Monday, June 13, 2005

And There Was Much Rejoicing.

Games 60 through 63 - Mets

Angels 12, Mets 2
Mets 5, Angels 3
Angels 4, Mets 3
Record: 32-31

Over the course of my weekend in New York, the Mets reclaimed sole possession of last place in the NL East. Feels like home, doesn't it? But it doesn't matter. And what with the Nationals ripping off a stunning ten in a row, last place isn't spitting-distance from the top spot like it was a week or so ago. Doesn't matter. The Mets got walloped on Friday night as the Halos added a grand slam in the ninth for an after-dinner gutpunch -- as if dumping Mo Vaughn on the team a few years back weren't insult enough. Doesn't matter. And after winning on Saturday, the Mets lost a Pedro start Sunday when a David Wright error allowed the winning run to score in the 9th inning. Fine work, gents. But you know what?

Doesn't matter.

None of that other stuff matters to me because of Saturday night. Amid a stretch of games played as if the Mets were skunked on hooch, the squad came up huge. I was in a tiny bar in a tin can town throwing back cold beer, listening to a band of nobodies crank out some music, and keeping one eye on the television over the bar. Flanked by family at all sides doing the same, we talked and drank and even danced, reluctantly, all while monitoring the progress of the beloved Mets. When Marlon Anderson collided with the Angel catcher only after sliding a cleat over the plate for a rare, bizarre, ridiculous inside-the-park home run, it became clear the entire bar was dancing/drinking/playing/serving with one eye on the ballgame. The place went nuts, with folks jumping up and down like idiots, high-fiving sloppily, and reveling in the company of strange barmates. It was fantastic.

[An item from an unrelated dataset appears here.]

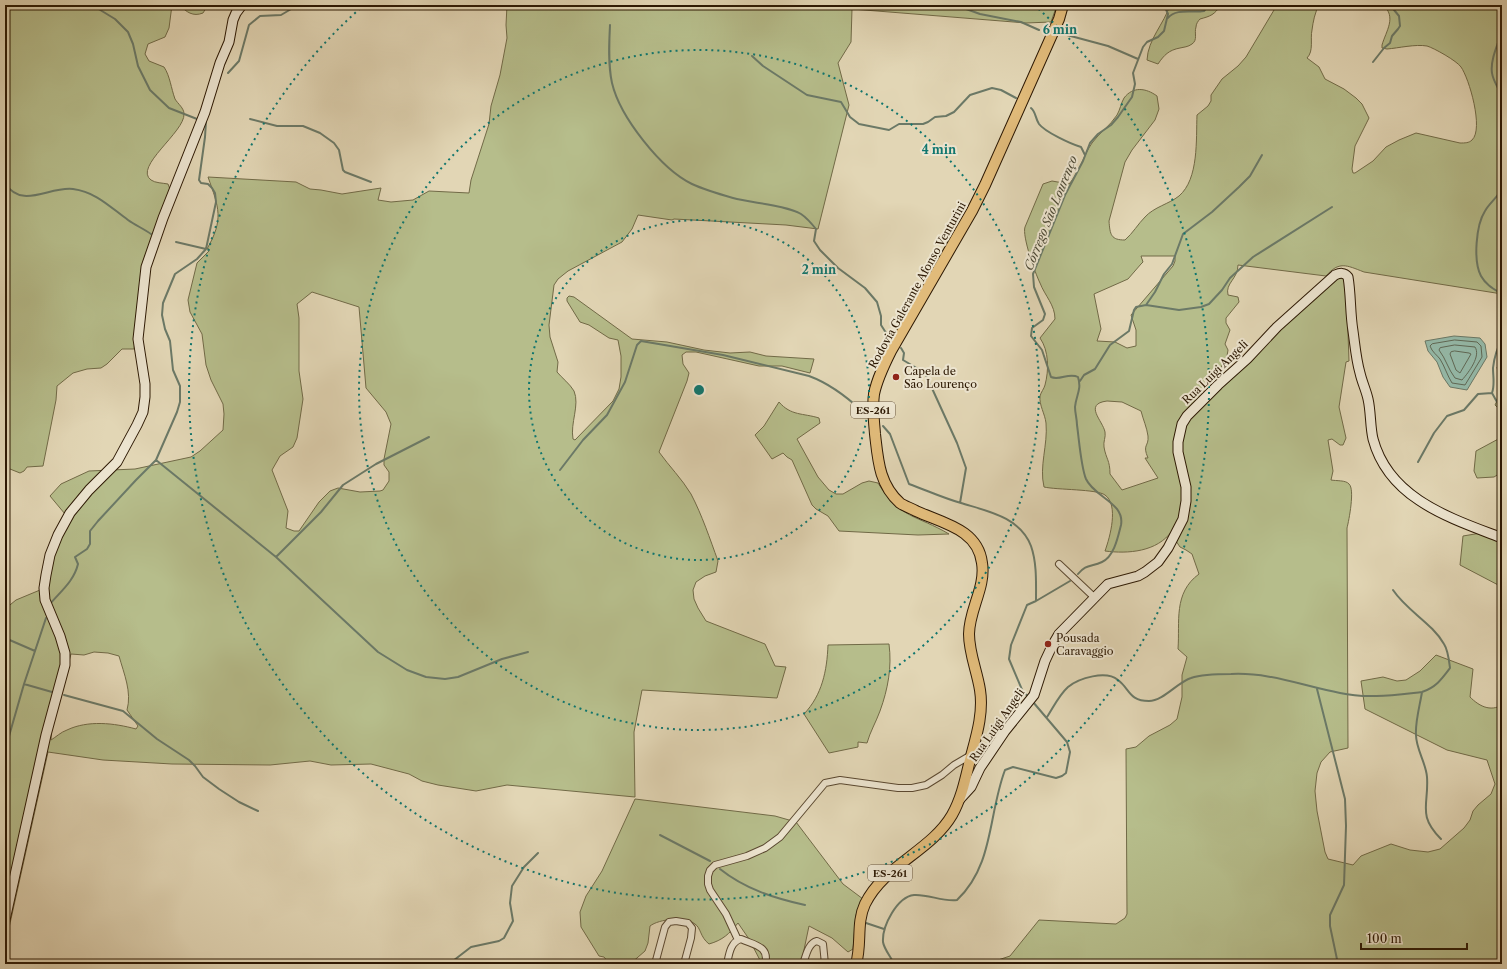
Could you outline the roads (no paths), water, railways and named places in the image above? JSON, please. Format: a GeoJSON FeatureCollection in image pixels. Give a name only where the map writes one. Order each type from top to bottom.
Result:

And then Doug Meant-to-get-my-glove-down missed an easy grounder that led to the go-ahead run in the top of the 10th. Groans and resigned returns to their music or beers. Abbreviated seminars confirmed that yes, defensive replacements hitting .208 who strike out miserably in their only at-bat should probably be able to handle routine ground balls. Tangents about not whether the Mets should trade for a first-baseman but whether Todd Helton or Mike Sweeney should be the target. And then a jerky little roller-coaster ride.

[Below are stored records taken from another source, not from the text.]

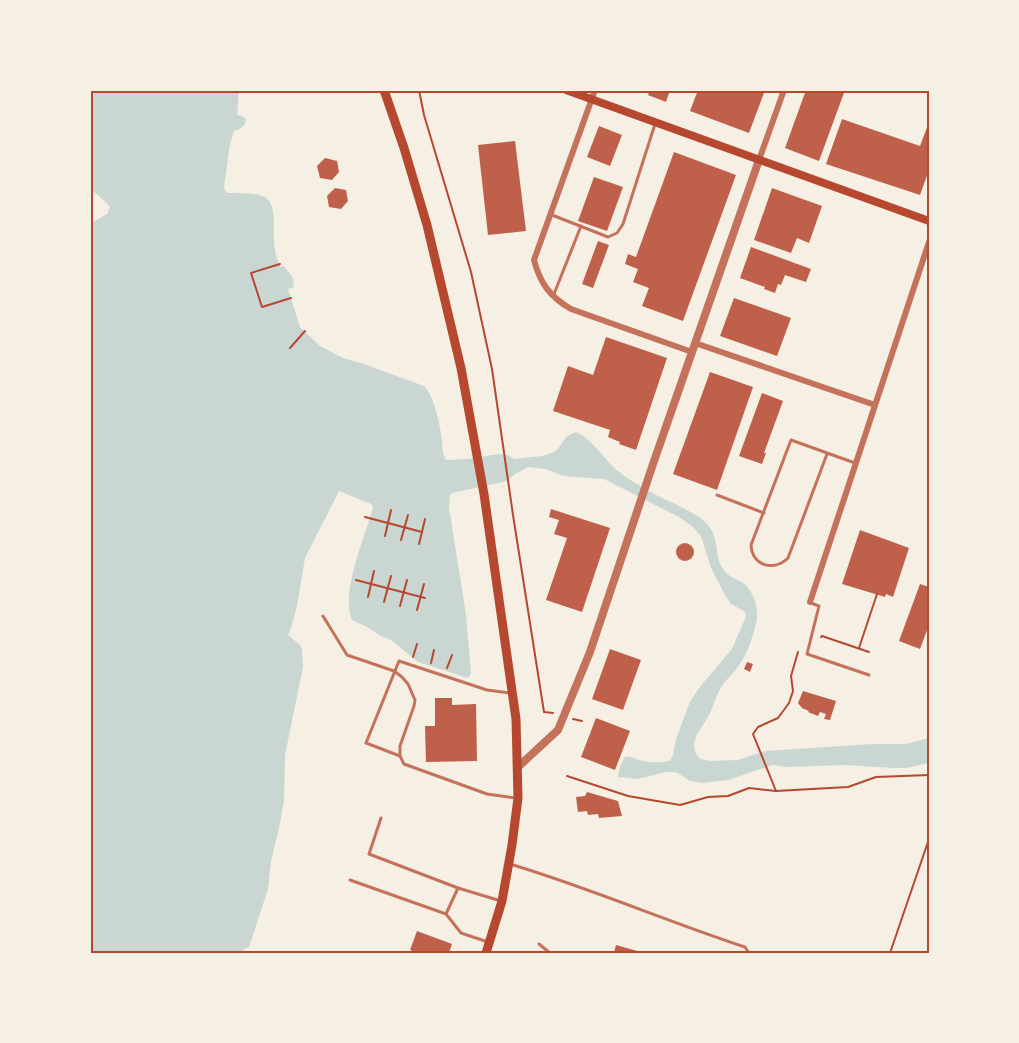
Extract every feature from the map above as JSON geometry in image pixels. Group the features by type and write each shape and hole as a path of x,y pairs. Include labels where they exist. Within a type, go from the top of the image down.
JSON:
{"main road":[{"path":"384,90 427,225 461,369 484,494 516,719 518,798 512,845 501,901 486,953"},
{"path":"566,90 929,221"}],"street":[{"path":"595,90 534,260 537,273 553,296 571,309 692,352"},
{"path":"518,767 558,730 590,652 784,90"},
{"path":"810,602 929,242"},
{"path":"695,344 875,405"}],"lane":[{"path":"921,90 929,90"},
{"path":"550,215 608,237 617,234 656,123"},
{"path":"553,296 581,226"},
{"path":"827,454 788,558 777,565 758,561 753,556 751,545 790,440 856,464"},
{"path":"717,495 764,513"},
{"path":"810,602 819,606 807,654 869,675"},
{"path":"323,616 347,655 394,671 408,684 415,700 400,746 400,756 404,764 487,794 518,798"},
{"path":"400,756 366,743 399,661 487,690 512,693"},
{"path":"381,818 369,854 458,888 501,901"},
{"path":"508,864 579,886 745,947 749,953"},
{"path":"350,880 446,915 461,933 489,942"},
{"path":"446,915 458,888"},
{"path":"539,944 550,953"}],"path":[{"path":"419,90 424,115 471,272 492,369 544,712 582,721"},
{"path":"280,264 251,273 262,308 291,298"},
{"path":"290,348 305,331"},
{"path":"385,536 391,510"},
{"path":"401,540 408,514"},
{"path":"365,517 422,532"},
{"path":"419,544 425,519"},
{"path":"368,597 374,571"},
{"path":"384,602 391,576"},
{"path":"356,580 423,598"},
{"path":"400,606 407,580"},
{"path":"417,610 423,598 424,584"},
{"path":"859,648 877,594"},
{"path":"776,791 753,734 758,727 778,718 789,703 793,692 791,676 803,633 820,639 822,636 869,652"},
{"path":"411,665 417,644"},
{"path":"435,650 431,663 448,668 452,655"},
{"path":"567,776 628,796 680,806 708,797 728,796 749,788 776,791 848,787 876,777 929,775"},
{"path":"890,953 929,839"}],"shaded area":[{"path":"90,90 239,90 237,115 246,119 242,127 234,131 230,144 225,191 259,195 267,199 273,209 276,255 280,267 284,266 293,278 294,287 288,289 300,327 320,346 343,358 424,386 436,412 446,460 499,454 508,455 514,459 542,456 557,450 567,436 576,432 594,445 625,476 654,494 691,512 706,523 714,535 720,564 727,573 745,584 750,591 756,605 757,617 746,653 720,689 709,715 696,736 694,747 700,759 738,760 765,751 906,744 929,738 929,763 906,768 773,765 728,780 701,783 690,781 674,772 638,779 618,777 625,757 651,762 670,761 690,702 732,649 745,619 744,611 731,604 725,595 711,568 701,536 693,527 679,517 604,479 564,476 546,469 528,467 503,482 452,493 449,507 466,615 471,674 468,678 418,662 391,640 352,620 349,594 355,564 373,507 371,504 339,491 305,558 297,606 288,635 302,649 303,667 285,755 284,800 271,861 268,889 249,947 244,949 243,953 90,953 90,224 107,214 110,207 90,188"}],"building":[{"path":"650,90 670,90 666,102 648,95"},
{"path":"698,90 765,90 749,133 690,111"},
{"path":"806,90 845,90 819,161 785,148"},
{"path":"842,119 920,146 929,122 929,170 920,195 826,164"},
{"path":"599,126 622,135 610,166 587,157"},
{"path":"515,141 526,231 488,235 478,145"},
{"path":"674,152 736,175 683,321 642,306 649,288 633,282 638,269 625,264 628,254 636,257"},
{"path":"325,158 337,161 339,172 332,180 320,178 317,166"},
{"path":"594,177 623,187 607,231 578,221"},
{"path":"335,188 346,190 348,201 341,209 329,207 327,196"},
{"path":"772,188 822,206 809,243 797,238 791,253 754,240"},
{"path":"598,241 609,245 593,288 582,284"},
{"path":"751,247 811,269 806,282 785,275 775,293 740,278"},
{"path":"734,298 791,318 777,356 720,336"},
{"path":"606,337 667,358 636,450 608,437 610,430 553,411 568,366 593,375"},
{"path":"710,372 753,387 717,490 673,474"},
{"path":"762,393 783,401 762,464 739,456"},
{"path":"551,509 610,528 582,612 546,600 567,538 554,534 559,520 549,517"},
{"path":"860,530 909,548 893,597 886,594 885,597 842,584"},
{"path":"685,543 691,546 694,552 691,558 685,561 679,558 676,552 679,546"},
{"path":"920,584 929,587 929,625 920,649 899,641"},
{"path":"610,649 641,660 623,710 592,699"},
{"path":"747,662 753,664 750,672 744,669"},
{"path":"803,691 836,701 830,720 824,719 826,714 820,712 818,716 802,708 798,703"},
{"path":"435,698 452,698 452,705 476,704 477,761 426,762 425,726 435,726"},
{"path":"596,718 630,731 615,770 581,757"},
{"path":"587,792 618,801 622,816 599,818 598,814 588,815 587,811 578,812 576,797 585,796"},
{"path":"417,931 452,944 449,953 419,953 410,950"},
{"path":"616,945 641,952 641,953 614,953"}]}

Reyes managed a bloop, and Cameron eked out a walk. The bar crowd packed in around the TV. Beltran and Piazza struck out quickly and weakly. Curses flew through the air, and some stormed off in anger, but most of us hung in there, just needing a Cliff Floyd hit to score Reyes.

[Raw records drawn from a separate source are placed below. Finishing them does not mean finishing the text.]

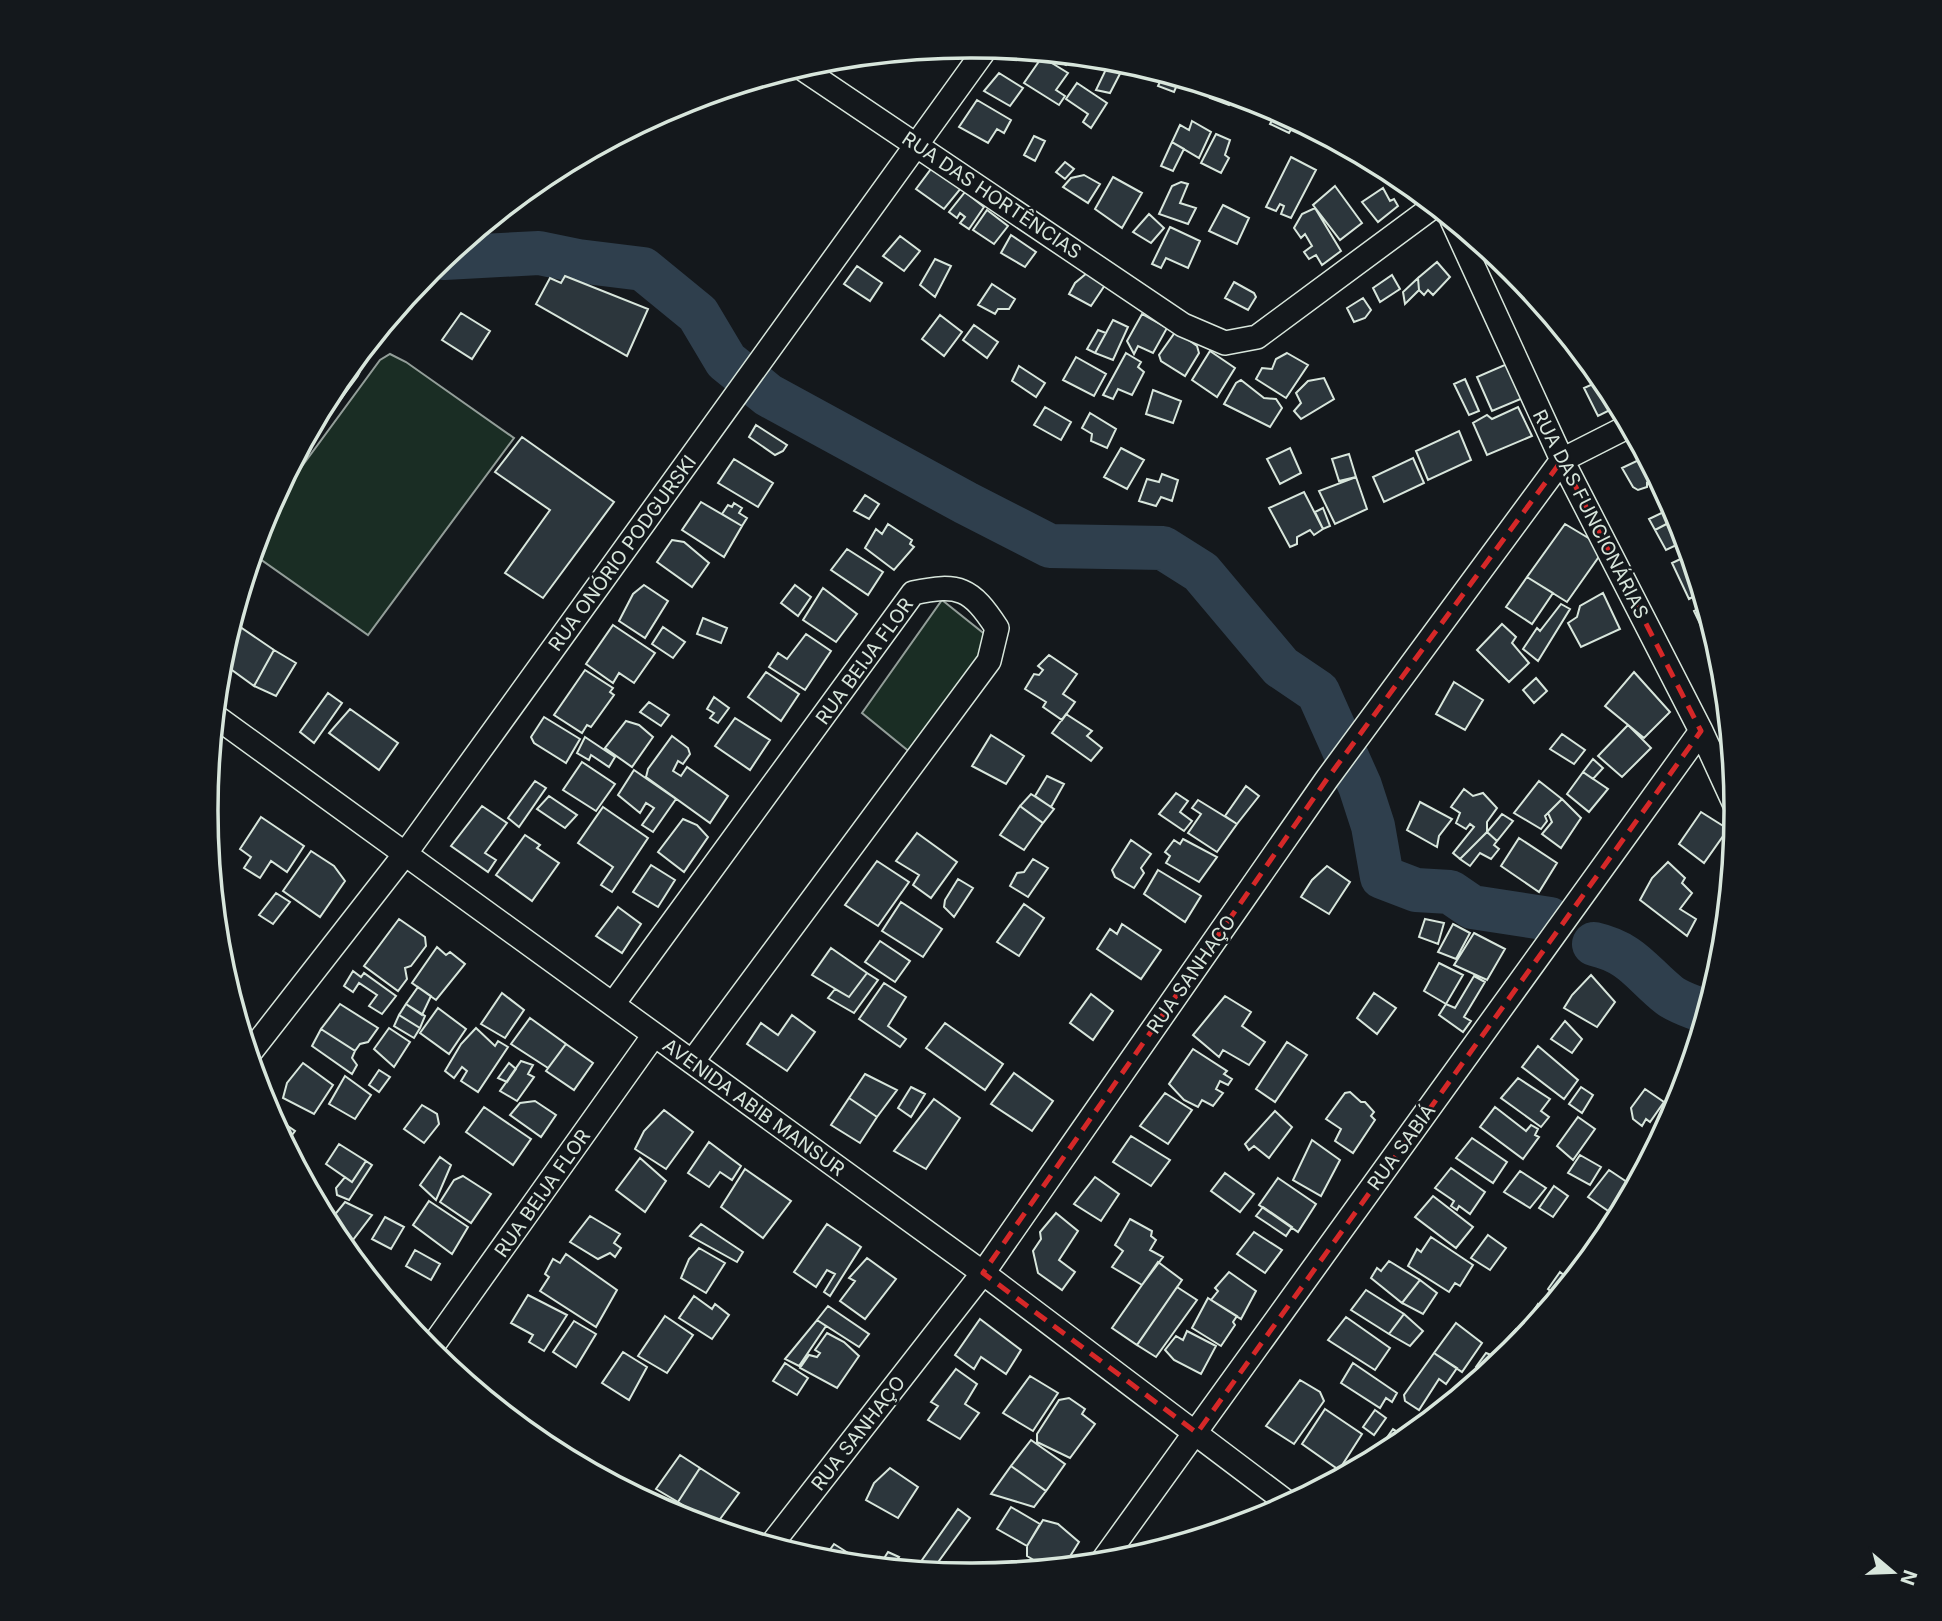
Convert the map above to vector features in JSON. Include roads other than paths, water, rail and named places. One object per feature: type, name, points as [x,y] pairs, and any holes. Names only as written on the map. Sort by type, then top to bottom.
[{"type":"street","name":"RUA ONÓRIO PODGURSKI","points":[[256,1045],[405,854],[979,58]]},
{"type":"street","name":"RUA DAS HORTÊNCIAS","points":[[812,75],[1183,325],[1226,343],[1257,337],[1427,211]]},
{"type":"street","name":"RUA DAS FUNCIONÁRIAS","points":[[1461,240],[1562,460],[1701,730],[1723,778]]},
{"type":"street","name":"RUA SANHAÇO","points":[[776,1538],[983,1273],[1327,779],[1562,460],[1621,430]]},
{"type":"street","name":"RUA BEIJA FLOR","points":[[613,1004],[913,593],[946,586],[980,601],[997,628],[989,661],[692,1062]]},
{"type":"street","name":"AVENIDA ABIB MANSUR","points":[[224,722],[983,1273],[1280,1497]]},
{"type":"street","name":"RUA SABIÁ","points":[[1110,1550],[1701,730]]},
{"type":"street","name":"RUA BEIJA FLOR","points":[[437,1340],[654,1035]]},
{"type":"waterway","points":[[462,257],[539,253],[643,269],[698,314],[726,361],[768,395],[966,503],[1050,546],[1163,548],[1201,572],[1281,667],[1318,692],[1360,786],[1373,826],[1382,877],[1416,890],[1450,892],[1472,907],[1550,919]]},
{"type":"waterway","points":[[1594,944],[1628,959],[1670,996],[1697,1009]]}]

When I say I hung in there, by the way, I mean I didn't give up my bar seat or anything, but hell, yes, was I sure the Mets had lost. And I was pissed. And let down. And determined to remind Jerry that my supposedly "seriously negative outlook" was more suitable than he'd considered.

When Floyd jacked a ball down the right field line, there was that pandemonium poise in the bar, and when it landed just foul, there was an even more severe letdown. That was it. That was the best good chance the boys had of pulling this one out. Dammit.

And then something odd happened. Jose Reyes took third with Angels reliever Brendan Donnelly holding the ball. Donnelly looked like he wasn't quite sure what had happened, or how, and maybe, just maybe that bugged him just enough so he'd be a fraction off on his next pitch, which . . .

Oh, my. Cliff Floyd hit a bomb to center and the celebration from before looked sleepy in comparison. What a blast, and what a blast ensued.

It was Game 62 of 162, one tiny win that couldn't offset the handful of recent losses -- couldn't even fend off last place, and yet it was enormous. It was the only game I caught a significant portion of over the weekend, supporting my newfound good luck charm status. It was the Mets' first win when trailing into the ninth inning this year -- after 26 failures. And it capped off a marvelous weekend of memorializing my Met-lovin' grandfather. Even the most secular-minded among us was alluding to there being something to the timing of things and our being together in the ol' town for this game. As an aside, if I'm tapping away at these Met posts five years from now in my new domicile inside the confines of Tuxedo Park, my life has worked out exactly as I'd wanted.

It'd be hard to argue convincingly that this was a win upon which to build, since the Mets turned right around and blew Sunday's game. Still, I don't think the events of Saturday night are to be discounted, as remarkable as they were. This club still has a ton of work cut out for it, but they have a certain intangible quality to them that sapsucker sportscasters would label "special" and Apollo would call "the eye of the tiger" but I'd prefer simply to call "sand." They've got more sand than the beach that Rob and I will be reclined upon by Friday, and that's a 180-degree spin from those Met teams who, annoyingly, haven't quite faded from my rearview yet.